I’ve been on the balcony of this Sim’s Cozy Garden Hostel in Chengdu for a few hours now, watching the resident cat make his rounds, begging for food and showing off his acrobatic skills. I have been enjoying the cool, overcast climate (a welcome respite from the Amazonian-like Shanghai humidity that I’ve spent the last 1.5 months in. I don’t even have that inner-elbow stickyness yet!) Since I sat down at 9AM, I’ve seen about 10 12 14 groups of people eat breakfast at the surrounding tables.
I have heard Hebrew, German, Spanish Spanish, Colombian (I think) Spanish, and some other accent that I am not sure of. I have heard a lot of English, some British, some American, some Other, but not a single one of these other people has used a word of Chinese with the servers. In fact, the only other foreigner that I have heard speak Chinese besides me is nobody (Scott has been up in the room erupting out of both ends for the past 20 some-odd hours, so he doesn’t count.)
It amazes me how far a little knowledge of the language will carry you. In a culture as closed off to foreigners as China’s is (although this is not as deliberate as Western education might have you think), and with a language that is so intrinsically tied to the culture, knowing even some basic (more than ‘knee how, ‘shee shee’ and ‘boo shee’) is the key that will unlock a treasure trove of lifelong memories in China. I understand as well as the next (probably better) Westerner how daunting of a challenge it is to try to learn a language like Chinese, and how downright infuriating it can be at times, but (and I am sure this goes for many other cultures as well) knowing even a little bit can open doors that you never even knew were there. If nothing else, it makes the experience so much more fun–catching those snippets of Chinese spoken about you to other Chinese people, and being able to shoot them that ‘I heard that’ glance is worth it enough to at least pick up a phrasebook. In fact, in preparation for this pseudo-backpacking trip, Scott and I went to a market in Qingdao to buy backpacks. The lady helping us quoted us a certain price once she realized we spoke Chinese, and we were most of the way through the buying process when one of the salesperson’s co-workers came up to her and said (in Mandarin) “They’re foreigners, don’t forget to hike up the price.” Fail on her part. She got that aforementioned look, plus a quick reprimand from our salesperson. One of the myriad instances where knowing the language cancome in handy, if not for saving you some cash, then at least for providing a funny story to write about on the internet afterwards.

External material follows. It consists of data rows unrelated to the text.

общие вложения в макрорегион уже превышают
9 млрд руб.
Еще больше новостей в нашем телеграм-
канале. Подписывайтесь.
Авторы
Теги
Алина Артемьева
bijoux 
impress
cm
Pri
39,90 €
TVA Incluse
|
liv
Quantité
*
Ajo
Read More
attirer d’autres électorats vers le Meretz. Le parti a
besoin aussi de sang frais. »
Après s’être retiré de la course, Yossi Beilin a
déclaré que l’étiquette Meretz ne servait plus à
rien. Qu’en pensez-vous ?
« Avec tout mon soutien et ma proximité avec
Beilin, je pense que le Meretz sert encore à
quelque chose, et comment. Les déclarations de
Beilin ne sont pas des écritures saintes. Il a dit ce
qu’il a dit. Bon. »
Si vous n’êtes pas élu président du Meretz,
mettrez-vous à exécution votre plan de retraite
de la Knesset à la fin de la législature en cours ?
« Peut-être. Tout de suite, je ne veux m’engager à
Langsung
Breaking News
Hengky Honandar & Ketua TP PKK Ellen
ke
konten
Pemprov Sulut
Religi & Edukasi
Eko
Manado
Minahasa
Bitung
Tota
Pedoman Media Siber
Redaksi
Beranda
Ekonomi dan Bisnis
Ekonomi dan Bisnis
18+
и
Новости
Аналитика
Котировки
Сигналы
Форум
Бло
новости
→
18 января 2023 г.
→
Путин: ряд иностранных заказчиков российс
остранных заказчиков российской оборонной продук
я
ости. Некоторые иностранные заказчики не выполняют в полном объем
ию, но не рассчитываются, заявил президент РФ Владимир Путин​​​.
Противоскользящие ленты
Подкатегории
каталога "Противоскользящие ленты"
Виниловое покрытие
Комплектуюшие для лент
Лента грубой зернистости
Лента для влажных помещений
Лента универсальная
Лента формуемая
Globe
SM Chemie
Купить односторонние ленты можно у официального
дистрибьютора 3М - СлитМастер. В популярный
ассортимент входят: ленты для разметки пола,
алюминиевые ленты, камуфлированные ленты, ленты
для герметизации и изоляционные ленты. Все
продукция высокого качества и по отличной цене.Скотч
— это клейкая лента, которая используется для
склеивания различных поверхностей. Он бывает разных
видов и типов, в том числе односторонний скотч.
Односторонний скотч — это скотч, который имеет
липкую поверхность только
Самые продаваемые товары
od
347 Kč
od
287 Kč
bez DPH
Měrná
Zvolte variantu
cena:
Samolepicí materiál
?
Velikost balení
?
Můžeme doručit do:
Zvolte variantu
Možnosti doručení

I know enough Chinese to know that I have barely scratched the surface of the language, and thus the culture, of these people. Chinese culture and language is still a very novel concept to me. Coming from America, a country with effectively no long history, an adopted language, and nothing to really call its own can, it is hard to grasp how a country’s culture and language can be so intertwined, and how deeply tradition can be ingrained into daily life. America is the Salvation Army of countries when it comes to history and culture–there is little to it that is inherently American. Hamburgers are a noteworthy exception even though they’re German, America got the burger so perfect that we can claim that as our own, dammit). Taking and improving other cultures’ contributions is not necessarily a bad thing–improvement, like insider trading, makes the world go round. What makes Chinese so fascinating, and so damn difficult, is the fact that so many terms and expressions in Chinese refer to historical events that took place hundreds, if not thousands, of years ago. In order to truly understand the nuances of the language, one has to have an intrinsic knowledge of the history and folklore of China, both of which go back several millennia. There are whole collections of Chinese idioms whose meanings literally cannot be understood unless the piece of history or the person they reference is known. This makes Chinese so beautiful, as feelings that cannot otherwise be put into words can be conveyed through referencing a poem, a battle, a folk hero, etc. Without knowing the culture, then, idiomatic phenomena like idioms also build an almost-insurmountable wall to attaining fluency in the language.
Despite all this, I have definitely noticed my proficiency in the language improving. While I am nowhere near anything but rudimentarily conversational in Mandarin, I have noticed my understanding of natives improving exponentially. There is seriously nothing like immersion to learn a language, and with Chinese, which is so fundamentally different than a phonetic language like English, immersion is imperative if you really want to get a grasp of the language. I have improved more in the past 7.5 weeks than I have in the past few years, and I am looking forward to the coming four months, because after a lifetime of unaccomplished goals, I feel like I am finally doing something that is worth the time and effort I am putting into it: I am finally achieving one of the most important goals I have ever set for myself. I am living in China.